Диапазон рассуждений широк. Он вновь возвращается к своему ментальному состоянию в момент охоты и сравнивает его с действием марихуаны, когда чувства усиливаются, когда исчезает физический дискомфорт, - охотник может простоять не шелохнувшись в неудобной позе сколь угодно долго, - оказывается, есть некая составляющая в марихуане, которая выделяется в организме человека и без ее помощи в определенных обстоятельствах. Каннабинойды – таков термин, – по предположению ученых, действуют подобно опиуму и могут способствовать избавлению от боли, стимулировать аппетит и эмоциональное состояние человека. Опыт охоты предлагает такое объяснение: не есть ли эти каннабиноиды – способом адаптации, тем, что образовалось в результате естественного отбора и эволюции человека, который выжил благодаря охоте? Химическая реакция в мозгу, которая обостряет чувства и сужает ментальный фокус, позволяет забыть все постороннее, не относящееся к данной секунде, а чувство голода работает как превосходный фармакологический инструмент, созидающий Человека-Охотника.
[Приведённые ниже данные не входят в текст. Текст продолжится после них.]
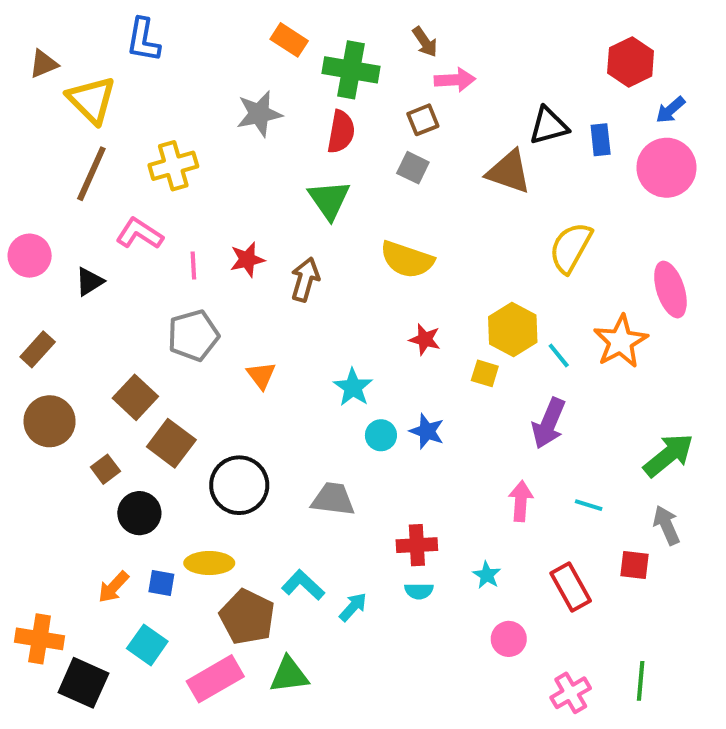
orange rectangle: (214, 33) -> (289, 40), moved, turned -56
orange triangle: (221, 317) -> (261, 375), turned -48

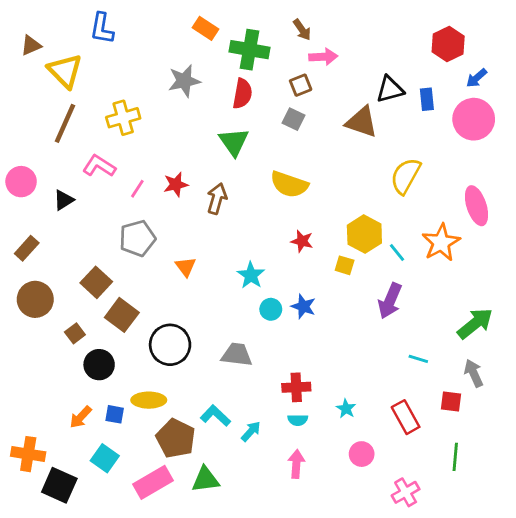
pink line: (193, 266) -> (137, 189), turned 36
pink arrow: (521, 501) -> (296, 464), moved
green line: (641, 681) -> (455, 457), moved

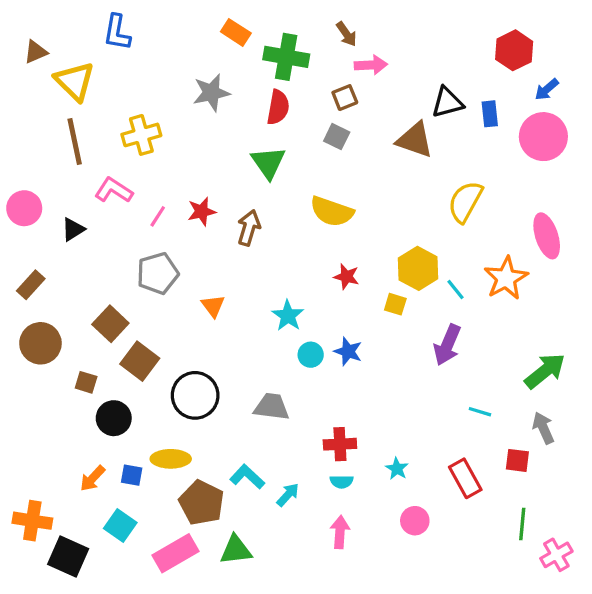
brown line: (65, 123) -> (75, 141), turned -36
brown square: (75, 333) -> (86, 382), turned -36
pink cross: (406, 492) -> (556, 555), moved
Александр Генис: Да, если все так, как рассказывает Майкл Поллан, то Ортега не выглядит жестоким безумцем. Он рассуждал в своих размышлениях об охоте, что охота — наш единственный шанс оказаться вне истории и слиться с природой, взять, как он говорит, ''отпуск на службе у цивилизации''.

Владимир Гандельсман: Абсолютно верно. Ортега верит, что охота – в крови человека, что она существует на генетическом уровне и что животное, которого мы выслеживаем, призывает того животного, которое внутри нас. Жертва призывает палача. Ну, просто бескрайнее поле для современных философов и прочих деятелей культуры.

Александр Генис: Мы оказываемся в доисторическом времени. Очень увлекательно. Тот же Ортега получается у нас прямо героем передачи.

Владимир Гандельсман: Он фигурирует в статье Майкла Поллана.

Александр Генис: И не зря. Ортега считал, что мы не можем вернуться к христианству в духе Франциска Ассизского, который не столько убивал животных сколько мирно с ними беседовал - как мы помним, с голубями. Не можем потому, что история, однажды начавшись, необратима. Тут возникает вопрос: как же возможно вернуться в эру палеолита?

Владимир Гандельсман: Вот именно, потому, что охотник попадает в до-историческое время. Буквально. Он становится тем кодом, который в нас был зашифрован и сейчас, немедленно разгадан и выявлен, кодом, начертанным в нас и сохраненным эволюцией в архитектонике нашего физического существа. Многое, что сопутствует охоте, конечно, принадлежит искусству, и Ортега это допускает, но опыт, непосредственный опыт, основанный на встрече охотника и жертвы, совсем не литература.

Александр Генис: Это уж точно. Особенно для жертвы.

Владимир Гандельсман: Тем не менее, к концу статьи Поллана охотник в его лице, насытившись кровавым действом и философским оправданием оного, фотографируется на фоне убитого кабана и, к своему удивлению, не испытывает никаких амбивалентных (выразимся так, чтобы животные нас не поняли) чувств. Никаких угрызений совести. Он счастлив. В последнюю секунду, перед щелчком затвора (конечно же, на фотоаппарате), он еще думает, подобает ли улыбаться в такую минуту. Но счастье – есть счастье, и приглушить улыбку ему не удается. Тем более, что предстоит таинство приготовления пищи и ее восхитительное поглощение.

Дыханье притаив, нагнувшись под осиной,
Я выждал верный миг – вперед на пол-аршина
Я вскинул – огонь блеснул, по лесу грянул гром –
И вальдшнеп падает на землю колесом.
Удара тяжкого далекие раскаты,
Слабея замерли. Спокойствием объятый,
Вновь дремлет сонный лес и облаком седым
В недвижном воздухе висит ружейный дым.